PROMPT —
Rewrite the text of each item below as a JSON list of strings, with one string per line and blank lines left out.

++++++++

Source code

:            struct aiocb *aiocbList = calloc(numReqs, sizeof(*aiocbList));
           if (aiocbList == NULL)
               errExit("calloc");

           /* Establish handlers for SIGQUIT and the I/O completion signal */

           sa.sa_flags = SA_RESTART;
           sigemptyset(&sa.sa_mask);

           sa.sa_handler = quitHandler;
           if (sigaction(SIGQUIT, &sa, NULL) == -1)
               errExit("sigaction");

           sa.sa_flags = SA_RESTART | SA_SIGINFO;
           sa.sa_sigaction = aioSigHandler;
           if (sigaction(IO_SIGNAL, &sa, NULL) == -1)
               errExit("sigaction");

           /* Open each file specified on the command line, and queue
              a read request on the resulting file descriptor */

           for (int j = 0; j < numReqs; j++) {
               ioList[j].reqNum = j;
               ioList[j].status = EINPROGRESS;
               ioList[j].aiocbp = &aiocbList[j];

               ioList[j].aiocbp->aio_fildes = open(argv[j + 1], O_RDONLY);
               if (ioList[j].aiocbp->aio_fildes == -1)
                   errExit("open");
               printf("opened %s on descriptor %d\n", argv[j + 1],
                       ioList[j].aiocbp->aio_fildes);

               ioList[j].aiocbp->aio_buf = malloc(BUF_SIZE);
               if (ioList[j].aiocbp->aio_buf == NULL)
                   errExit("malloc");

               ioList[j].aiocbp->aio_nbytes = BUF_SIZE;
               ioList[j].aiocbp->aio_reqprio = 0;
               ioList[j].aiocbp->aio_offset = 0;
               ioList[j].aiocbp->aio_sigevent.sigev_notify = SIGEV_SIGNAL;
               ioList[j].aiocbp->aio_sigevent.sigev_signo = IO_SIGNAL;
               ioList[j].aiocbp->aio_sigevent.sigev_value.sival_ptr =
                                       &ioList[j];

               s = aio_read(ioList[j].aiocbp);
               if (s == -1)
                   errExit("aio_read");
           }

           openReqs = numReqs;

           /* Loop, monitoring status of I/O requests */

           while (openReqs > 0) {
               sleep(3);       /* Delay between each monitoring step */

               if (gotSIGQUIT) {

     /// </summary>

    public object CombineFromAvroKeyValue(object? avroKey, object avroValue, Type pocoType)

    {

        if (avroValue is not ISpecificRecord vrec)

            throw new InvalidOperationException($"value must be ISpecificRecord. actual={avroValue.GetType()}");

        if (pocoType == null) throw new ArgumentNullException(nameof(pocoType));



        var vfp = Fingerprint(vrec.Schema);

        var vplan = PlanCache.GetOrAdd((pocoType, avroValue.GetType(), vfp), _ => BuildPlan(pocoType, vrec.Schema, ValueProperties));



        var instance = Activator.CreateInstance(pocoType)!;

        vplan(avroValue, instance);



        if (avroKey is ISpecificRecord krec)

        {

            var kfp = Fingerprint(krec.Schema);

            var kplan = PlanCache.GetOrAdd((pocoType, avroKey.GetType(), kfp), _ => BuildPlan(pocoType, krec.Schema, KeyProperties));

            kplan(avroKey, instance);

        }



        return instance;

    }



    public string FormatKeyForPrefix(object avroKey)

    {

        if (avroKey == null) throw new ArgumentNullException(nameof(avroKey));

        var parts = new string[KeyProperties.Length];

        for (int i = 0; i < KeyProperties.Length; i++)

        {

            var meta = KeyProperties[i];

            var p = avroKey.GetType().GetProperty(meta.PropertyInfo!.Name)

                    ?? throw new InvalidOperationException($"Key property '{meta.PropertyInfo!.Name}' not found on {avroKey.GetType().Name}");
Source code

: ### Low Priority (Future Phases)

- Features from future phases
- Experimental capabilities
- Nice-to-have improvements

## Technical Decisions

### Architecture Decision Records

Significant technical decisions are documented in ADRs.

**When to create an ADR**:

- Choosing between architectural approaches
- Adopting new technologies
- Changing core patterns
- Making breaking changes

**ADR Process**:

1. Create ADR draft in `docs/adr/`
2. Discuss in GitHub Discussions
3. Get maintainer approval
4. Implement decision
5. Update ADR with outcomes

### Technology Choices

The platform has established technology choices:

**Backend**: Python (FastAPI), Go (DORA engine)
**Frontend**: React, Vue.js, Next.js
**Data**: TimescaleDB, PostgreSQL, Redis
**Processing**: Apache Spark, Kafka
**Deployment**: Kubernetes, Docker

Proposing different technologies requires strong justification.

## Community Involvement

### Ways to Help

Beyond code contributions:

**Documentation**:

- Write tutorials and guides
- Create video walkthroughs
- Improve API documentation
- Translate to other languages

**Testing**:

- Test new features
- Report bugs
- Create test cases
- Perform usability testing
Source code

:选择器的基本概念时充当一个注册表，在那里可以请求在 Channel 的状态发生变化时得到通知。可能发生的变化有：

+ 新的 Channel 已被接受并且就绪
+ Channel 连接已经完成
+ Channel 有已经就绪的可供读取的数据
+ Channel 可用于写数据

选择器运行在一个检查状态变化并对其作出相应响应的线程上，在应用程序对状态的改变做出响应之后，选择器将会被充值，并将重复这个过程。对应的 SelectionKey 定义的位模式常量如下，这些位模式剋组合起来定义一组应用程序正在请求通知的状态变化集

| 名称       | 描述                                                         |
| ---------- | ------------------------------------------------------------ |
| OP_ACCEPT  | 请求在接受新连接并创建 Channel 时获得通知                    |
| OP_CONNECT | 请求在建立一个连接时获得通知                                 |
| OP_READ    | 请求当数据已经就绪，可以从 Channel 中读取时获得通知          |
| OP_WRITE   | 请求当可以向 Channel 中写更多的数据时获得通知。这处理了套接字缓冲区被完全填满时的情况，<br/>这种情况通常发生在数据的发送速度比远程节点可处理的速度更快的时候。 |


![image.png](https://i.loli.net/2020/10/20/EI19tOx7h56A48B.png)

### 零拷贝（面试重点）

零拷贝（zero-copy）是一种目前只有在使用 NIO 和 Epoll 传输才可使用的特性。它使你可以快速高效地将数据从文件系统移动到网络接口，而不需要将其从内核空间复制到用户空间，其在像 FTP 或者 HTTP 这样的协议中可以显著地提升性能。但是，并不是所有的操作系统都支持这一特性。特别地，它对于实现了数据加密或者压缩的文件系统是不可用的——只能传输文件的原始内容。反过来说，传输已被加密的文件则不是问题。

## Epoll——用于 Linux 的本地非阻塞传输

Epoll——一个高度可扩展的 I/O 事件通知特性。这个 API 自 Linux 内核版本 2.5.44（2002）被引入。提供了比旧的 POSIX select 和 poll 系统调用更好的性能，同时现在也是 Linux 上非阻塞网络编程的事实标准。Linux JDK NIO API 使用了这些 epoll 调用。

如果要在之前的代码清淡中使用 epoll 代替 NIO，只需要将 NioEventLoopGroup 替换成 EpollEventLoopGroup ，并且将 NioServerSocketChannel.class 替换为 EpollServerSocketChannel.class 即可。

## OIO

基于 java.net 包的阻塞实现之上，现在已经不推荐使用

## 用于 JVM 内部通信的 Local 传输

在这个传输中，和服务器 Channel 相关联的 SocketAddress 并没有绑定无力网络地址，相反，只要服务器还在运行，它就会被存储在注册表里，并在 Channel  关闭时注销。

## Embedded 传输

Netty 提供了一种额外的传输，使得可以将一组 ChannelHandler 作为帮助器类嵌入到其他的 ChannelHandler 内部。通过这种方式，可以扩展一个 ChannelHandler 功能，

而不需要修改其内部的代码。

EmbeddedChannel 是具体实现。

++++++++

RESULT —
[
  "Source code",
  ":            struct aiocb *aiocbList = calloc(numReqs, sizeof(*aiocbList));",
  "           if (aiocbList == NULL)",
  "               errExit(\"calloc\");",
  "           /* Establish handlers for SIGQUIT and the I/O completion signal */",
  "           sa.sa_flags = SA_RESTART;",
  "           sigemptyset(&sa.sa_mask);",
  "           sa.sa_handler = quitHandler;",
  "           if (sigaction(SIGQUIT, &sa, NULL) == -1)",
  "               errExit(\"sigaction\");",
  "           sa.sa_flags = SA_RESTART | SA_SIGINFO;",
  "           sa.sa_sigaction = aioSigHandler;",
  "           if (sigaction(IO_SIGNAL, &sa, NULL) == -1)",
  "               errExit(\"sigaction\");",
  "           /* Open each file specified on the command line, and queue",
  "              a read request on the resulting file descriptor */",
  "           for (int j = 0; j < numReqs; j++) {",
  "               ioList[j].reqNum = j;",
  "               ioList[j].status = EINPROGRESS;",
  "               ioList[j].aiocbp = &aiocbList[j];",
  "               ioList[j].aiocbp->aio_fildes = open(argv[j + 1], O_RDONLY);",
  "               if (ioList[j].aiocbp->aio_fildes == -1)",
  "                   errExit(\"open\");",
  "               printf(\"opened %s on descriptor %d\\n\", argv[j + 1],",
  "                       ioList[j].aiocbp->aio_fildes);",
  "               ioList[j].aiocbp->aio_buf = malloc(BUF_SIZE);",
  "               if (ioList[j].aiocbp->aio_buf == NULL)",
  "                   errExit(\"malloc\");",
  "               ioList[j].aiocbp->aio_nbytes = BUF_SIZE;",
  "               ioList[j].aiocbp->aio_reqprio = 0;",
  "               ioList[j].aiocbp->aio_offset = 0;",
  "               ioList[j].aiocbp->aio_sigevent.sigev_notify = SIGEV_SIGNAL;",
  "               ioList[j].aiocbp->aio_sigevent.sigev_signo = IO_SIGNAL;",
  "               ioList[j].aiocbp->aio_sigevent.sigev_value.sival_ptr =",
  "                                       &ioList[j];",
  "               s = aio_read(ioList[j].aiocbp);",
  "               if (s == -1)",
  "                   errExit(\"aio_read\");",
  "           }",
  "           openReqs = numReqs;",
  "           /* Loop, monitoring status of I/O requests */",
  "           while (openReqs > 0) {",
  "               sleep(3);       /* Delay between each monitoring step */",
  "               if (gotSIGQUIT) {",
  "     /// </summary>",
  "    public object CombineFromAvroKeyValue(object? avroKey, object avroValue, Type pocoType)",
  "    {",
  "        if (avroValue is not ISpecificRecord vrec)",
  "            throw new InvalidOperationException($\"value must be ISpecificRecord. actual={avroValue.GetType()}\");",
  "        if (pocoType == null) throw new ArgumentNullException(nameof(pocoType));",
  "        var vfp = Fingerprint(vrec.Schema);",
  "        var vplan = PlanCache.GetOrAdd((pocoType, avroValue.GetType(), vfp), _ => BuildPlan(pocoType, vrec.Schema, ValueProperties));",
  "        var instance = Activator.CreateInstance(pocoType)!;",
  "        vplan(avroValue, instance);",
  "        if (avroKey is ISpecificRecord krec)",
  "        {",
  "            var kfp = Fingerprint(krec.Schema);",
  "            var kplan = PlanCache.GetOrAdd((pocoType, avroKey.GetType(), kfp), _ => BuildPlan(pocoType, krec.Schema, KeyProperties));",
  "            kplan(avroKey, instance);",
  "        }",
  "        return instance;",
  "    }",
  "    public string FormatKeyForPrefix(object avroKey)",
  "    {",
  "        if (avroKey == null) throw new ArgumentNullException(nameof(avroKey));",
  "        var parts = new string[KeyProperties.Length];",
  "        for (int i = 0; i < KeyProperties.Length; i++)",
  "        {",
  "            var meta = KeyProperties[i];",
  "            var p = avroKey.GetType().GetProperty(meta.PropertyInfo!.Name)",
  "                    ?? throw new InvalidOperationException($\"Key property '{meta.PropertyInfo!.Name}' not found on {avroKey.GetType().Name}\");",
  "Source code",
  ": ### Low Priority (Future Phases)",
  "- Features from future phases",
  "- Experimental capabilities",
  "- Nice-to-have improvements",
  "## Technical Decisions",
  "### Architecture Decision Records",
  "Significant technical decisions are documented in ADRs.",
  "**When to create an ADR**:",
  "- Choosing between architectural approaches",
  "- Adopting new technologies",
  "- Changing core patterns",
  "- Making breaking changes",
  "**ADR Process**:",
  "1. Create ADR draft in `docs/adr/`",
  "2. Discuss in GitHub Discussions",
  "3. Get maintainer approval",
  "4. Implement decision",
  "5. Update ADR with outcomes",
  "### Technology Choices",
  "The platform has established technology choices:",
  "**Backend**: Python (FastAPI), Go (DORA engine)",
  "**Frontend**: React, Vue.js, Next.js",
  "**Data**: TimescaleDB, PostgreSQL, Redis",
  "**Processing**: Apache Spark, Kafka",
  "**Deployment**: Kubernetes, Docker",
  "Proposing different technologies requires strong justification.",
  "## Community Involvement",
  "### Ways to Help",
  "Beyond code contributions:",
  "**Documentation**:",
  "- Write tutorials and guides",
  "- Create video walkthroughs",
  "- Improve API documentation",
  "- Translate to other languages",
  "**Testing**:",
  "- Test new features",
  "- Report bugs",
  "- Create test cases",
  "- Perform usability testing",
  "Source code",
  ":选择器的基本概念时充当一个注册表，在那里可以请求在 Channel 的状态发生变化时得到通知。可能发生的变化有：",
  "+ 新的 Channel 已被接受并且就绪",
  "+ Channel 连接已经完成",
  "+ Channel 有已经就绪的可供读取的数据",
  "+ Channel 可用于写数据",
  "选择器运行在一个检查状态变化并对其作出相应响应的线程上，在应用程序对状态的改变做出响应之后，选择器将会被充值，并将重复这个过程。对应的 SelectionKey 定义的位模式常量如下，这些位模式剋组合起来定义一组应用程序正在请求通知的状态变化集",
  "| 名称       | 描述                                                         |",
  "| ---------- | ------------------------------------------------------------ |",
  "| OP_ACCEPT  | 请求在接受新连接并创建 Channel 时获得通知                    |",
  "| OP_CONNECT | 请求在建立一个连接时获得通知                                 |",
  "| OP_READ    | 请求当数据已经就绪，可以从 Channel 中读取时获得通知          |",
  "| OP_WRITE   | 请求当可以向 Channel 中写更多的数据时获得通知。这处理了套接字缓冲区被完全填满时的情况，<br/>这种情况通常发生在数据的发送速度比远程节点可处理的速度更快的时候。 |",
  "![image.png](https://i.loli.net/2020/10/20/EI19tOx7h56A48B.png)",
  "### 零拷贝（面试重点）",
  "零拷贝（zero-copy）是一种目前只有在使用 NIO 和 Epoll 传输才可使用的特性。它使你可以快速高效地将数据从文件系统移动到网络接口，而不需要将其从内核空间复制到用户空间，其在像 FTP 或者 HTTP 这样的协议中可以显著地提升性能。但是，并不是所有的操作系统都支持这一特性。特别地，它对于实现了数据加密或者压缩的文件系统是不可用的——只能传输文件的原始内容。反过来说，传输已被加密的文件则不是问题。",
  "## Epoll——用于 Linux 的本地非阻塞传输",
  "Epoll——一个高度可扩展的 I/O 事件通知特性。这个 API 自 Linux 内核版本 2.5.44（2002）被引入。提供了比旧的 POSIX select 和 poll 系统调用更好的性能，同时现在也是 Linux 上非阻塞网络编程的事实标准。Linux JDK NIO API 使用了这些 epoll 调用。",
  "如果要在之前的代码清淡中使用 epoll 代替 NIO，只需要将 NioEventLoopGroup 替换成 EpollEventLoopGroup ，并且将 NioServerSocketChannel.class 替换为 EpollServerSocketChannel.class 即可。",
  "## OIO",
  "基于 java.net 包的阻塞实现之上，现在已经不推荐使用",
  "## 用于 JVM 内部通信的 Local 传输",
  "在这个传输中，和服务器 Channel 相关联的 SocketAddress 并没有绑定无力网络地址，相反，只要服务器还在运行，它就会被存储在注册表里，并在 Channel  关闭时注销。",
  "## Embedded 传输",
  "Netty 提供了一种额外的传输，使得可以将一组 ChannelHandler 作为帮助器类嵌入到其他的 ChannelHandler 内部。通过这种方式，可以扩展一个 ChannelHandler 功能，",
  "而不需要修改其内部的代码。",
  "EmbeddedChannel 是具体实现。"
]